The argument continued, but being prudent, we decided we should head south to Sanfranbolu, our next destination, because we wanted to avoid driving at night.  We programmed our trusty TOM-TOM and headed south into the unknown.  At first, we were wary as the road seemed like a secondary road at best.  The deeper we went, the less dependable our navigator seemed. The pock-marked macadam turned to gravel, then dirt, and finally we found ourselves on a trampled grass path with dirt ruts made by the occasional tractor.  Cows would periodically meander across the path, as we wound around the mountains, through farms and small villages propped up by fallen timbers and abandoned cars.
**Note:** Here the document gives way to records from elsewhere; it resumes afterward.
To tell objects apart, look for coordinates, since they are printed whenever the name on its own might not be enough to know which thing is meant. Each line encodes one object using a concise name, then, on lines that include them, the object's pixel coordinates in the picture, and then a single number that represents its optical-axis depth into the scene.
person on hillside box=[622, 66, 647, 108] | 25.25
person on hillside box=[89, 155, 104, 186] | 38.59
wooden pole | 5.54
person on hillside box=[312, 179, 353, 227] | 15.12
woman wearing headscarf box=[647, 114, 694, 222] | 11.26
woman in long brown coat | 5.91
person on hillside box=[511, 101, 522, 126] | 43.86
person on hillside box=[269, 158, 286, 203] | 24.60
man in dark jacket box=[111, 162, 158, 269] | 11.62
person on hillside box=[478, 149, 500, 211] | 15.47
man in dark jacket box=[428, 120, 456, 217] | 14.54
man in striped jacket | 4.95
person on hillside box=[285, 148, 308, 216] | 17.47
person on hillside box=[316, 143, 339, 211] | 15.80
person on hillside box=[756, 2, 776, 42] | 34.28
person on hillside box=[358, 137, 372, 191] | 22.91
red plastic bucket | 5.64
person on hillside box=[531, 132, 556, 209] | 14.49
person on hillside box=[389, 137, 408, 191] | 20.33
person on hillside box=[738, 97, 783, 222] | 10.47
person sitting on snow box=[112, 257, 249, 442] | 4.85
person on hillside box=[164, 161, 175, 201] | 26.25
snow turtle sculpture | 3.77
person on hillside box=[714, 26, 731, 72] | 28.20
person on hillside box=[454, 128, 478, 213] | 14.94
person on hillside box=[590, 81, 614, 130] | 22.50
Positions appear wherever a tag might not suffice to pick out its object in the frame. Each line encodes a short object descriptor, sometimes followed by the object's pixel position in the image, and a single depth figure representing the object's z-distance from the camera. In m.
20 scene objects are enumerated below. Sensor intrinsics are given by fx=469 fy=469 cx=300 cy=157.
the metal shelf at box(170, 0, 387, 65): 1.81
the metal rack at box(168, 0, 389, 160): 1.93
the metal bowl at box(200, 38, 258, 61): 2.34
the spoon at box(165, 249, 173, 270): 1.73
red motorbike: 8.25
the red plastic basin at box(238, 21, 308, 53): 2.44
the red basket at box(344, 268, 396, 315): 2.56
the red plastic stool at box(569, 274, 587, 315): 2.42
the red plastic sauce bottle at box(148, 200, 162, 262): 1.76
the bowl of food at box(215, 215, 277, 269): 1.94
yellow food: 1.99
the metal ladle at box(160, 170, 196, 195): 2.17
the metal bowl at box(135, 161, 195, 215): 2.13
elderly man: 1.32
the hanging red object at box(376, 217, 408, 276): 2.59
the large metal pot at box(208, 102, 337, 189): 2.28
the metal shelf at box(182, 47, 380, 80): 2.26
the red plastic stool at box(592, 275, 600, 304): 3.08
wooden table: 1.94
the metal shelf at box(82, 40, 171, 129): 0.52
Our navigator kept insisting on the righteousness of the route, but our confidence was leaking and the further away we got from civilization, the more we argued about maps.  We spent more than hour on treacherous mountain village roads, easing past barbed wire fields, and hanging onto to our sanity as we rounded hairpin turns overlooking cliff side ravines.  The sun as disappearing  but  we had no choice but to continue through the woods. We has to trust.  And then finally , we saw black top and the promise of a main road.  We ignored the computer and took a flyer to follow a truck, which eventually steed us to a highway.  Thankfully, from there it was a straight shot to our destination.  

We spent the balance of the drive revealing the depth of our paranoia and laughing at each signpost that had deepened our anxiety.  And of course, we argued about the maps......

With ample daylight left for the two hour drive, we programmed our trusty TOM-TOM and headed off for the next leg of the adventure.